Мужчина больше не отвечал. Федор сильнее прежнего покашлял в кулак, осторожненько шаркнул ногой по полу, но мужчина не проявил ни малейшего интереса к Федору, более того, он подчеркнуто не замечал его.
– Я что с тобой, в прятки играю? – спросил Федор. И, к удивлению своему, не получил ответа. Помолчав, хотел было уже выйти, оставить этого человека с его счетами и бумажками, пусть, мол, сидит себе здесь хоть целую вечность, но не сделал этого, а прислонился к барьерчику, которым был отгорожен от прохода мужчина, и нравоучительно заговорил:
– Мой начальник однажды со мною не хотел беседовать. Тоже задавался. Сидел и молчал, как ты, а я его по шеям разочек трахнул! И исправился мигом мой начальник.
Сказал Федор это для вящего слова, никогда не бил своего начальника, а глубоко уважал и даже побаивался его, но считавший на счетах вдруг вскочил, точно и в самом деле ожидал от Федора принудительных мер.
– Что ко мне пристаете? – спросил тихо. – Вы знаете, что такое полугодовой отчет? Нет, не знаете! – громко ответил себе. – Мне и дела нет до вашего председателя. Поняли? Ехайте на поле. Он всегда там. Ему делать нечего, вот он и катается по полям. Знайте же, что он мне ни в чем не помог, ваш председатель. Из-за неимения накладных я не могу работать.
– Понимаю, – сказал Федор.
– Ни черта вы не понимаете! – воскликнул бухгалтер, выпрямляя свое худое длинное тело. – На мне держится все финансовое хозяйство.

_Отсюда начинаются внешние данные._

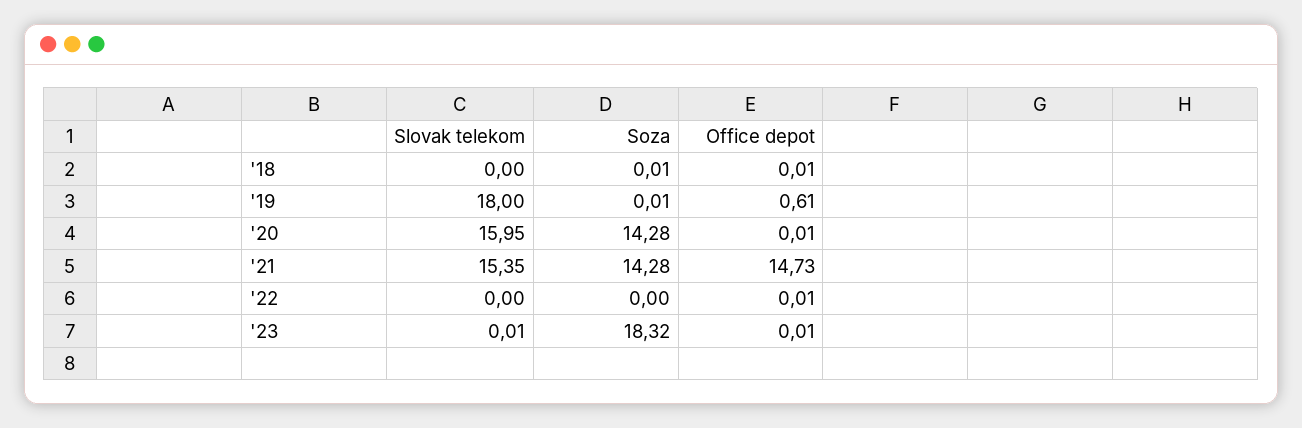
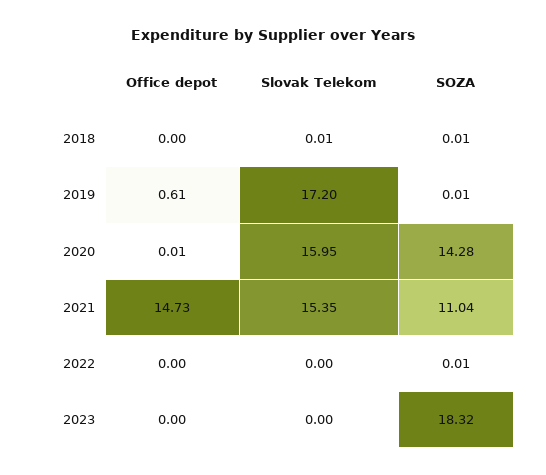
Slovak telekom, '18: 0 -> 0.01
Office depot, '18: 0.01 -> 0
Slovak telekom, '19: 18 -> 17.2
Soza, '21: 14.28 -> 11.04
Soza, '22: 0 -> 0.01
Office depot, '22: 0.01 -> 0
Slovak telekom, '23: 0.01 -> 0
Office depot, '23: 0.01 -> 0

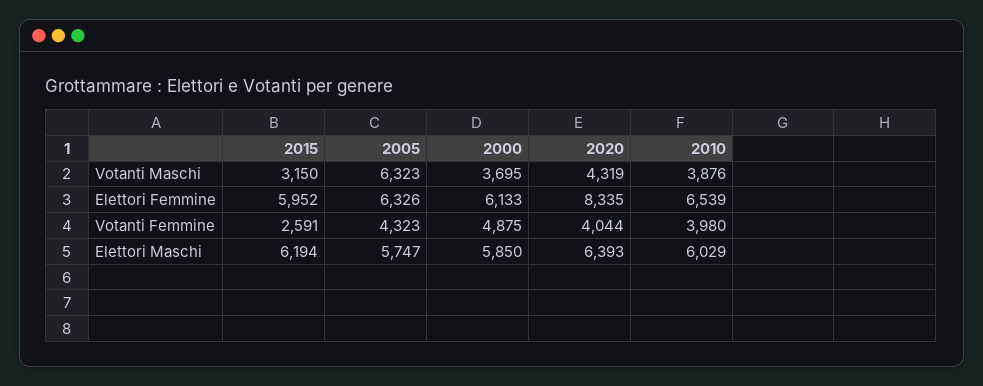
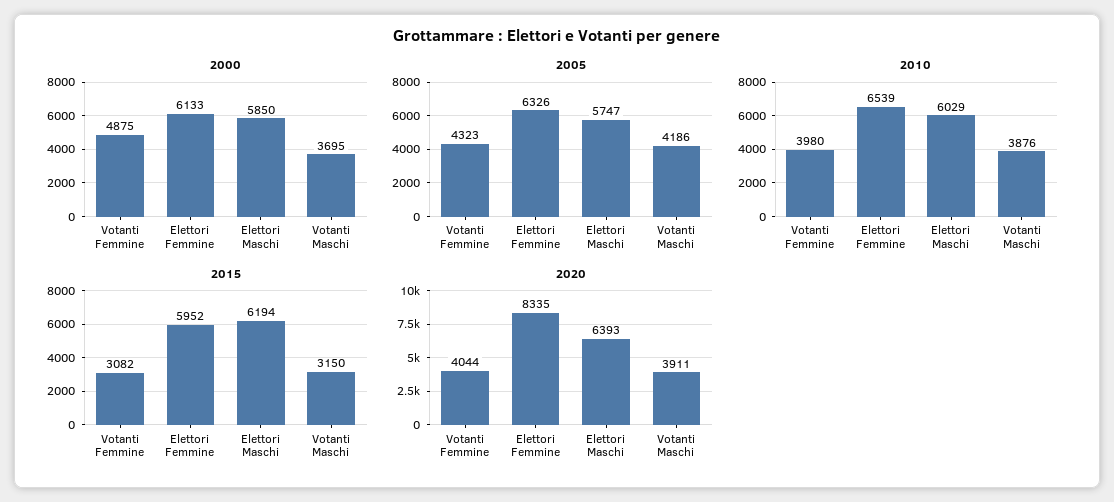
2005, Votanti Maschi: 6323 -> 4186
2020, Votanti Maschi: 4319 -> 3911
2015, Votanti Femmine: 2591 -> 3082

Никто не помогает. Все мешают. И ходют здесь, вроде вас, и тыкают на меня. Какой же я «ты», когда я – «вы». С человеком, который мне тыкает, я никогда разговаривать не буду. Я вам не кто-нибудь, а бух-галтер!
– Ясно, – ответил смутившийся Федор. – Мне все ясно. Только из уважения я тыкаю, а если я выкаю, значит, не уважаю.
– Вы неграмотный человек, – спокойно, совсем буднично сказал бухгалтер, поглядел на Федора и покачал головой.
Федор только сейчас заметил, что бухгалтер одноглаз.
– Я неграмотный? Я восемь классов закончил. Деликатненько.
– А что такое «деликатненько»? – спросил бухгалтер, потер за ухом, сел и в ожидании нервно помял длинные белые пальцы и строго поглядел одним глазом на Федора. Во всей фигуре бухгалтера было что-то очень ранимое, вежливое и нервное.
Федор не знал, что такое «деликатненько». Он сам поразился тому, что никогда не пытался узнать смысл этого слова, хотя вставлял его в разговор довольно часто.
– Никогда не употребляйте слов, понятия которых для вас… – сказал мужчина. – Никогда не тыкайте. Ясно? У вас все данные быть хорошим человеком.
– Я должен выкать? – удивился Федор. – Извини меня.
– Если вы культурный человек, то должны выкать даже корове, ясно?
– А мыкать корове можно? – усмехнулся Федор и подумал, что очень удачно сострил.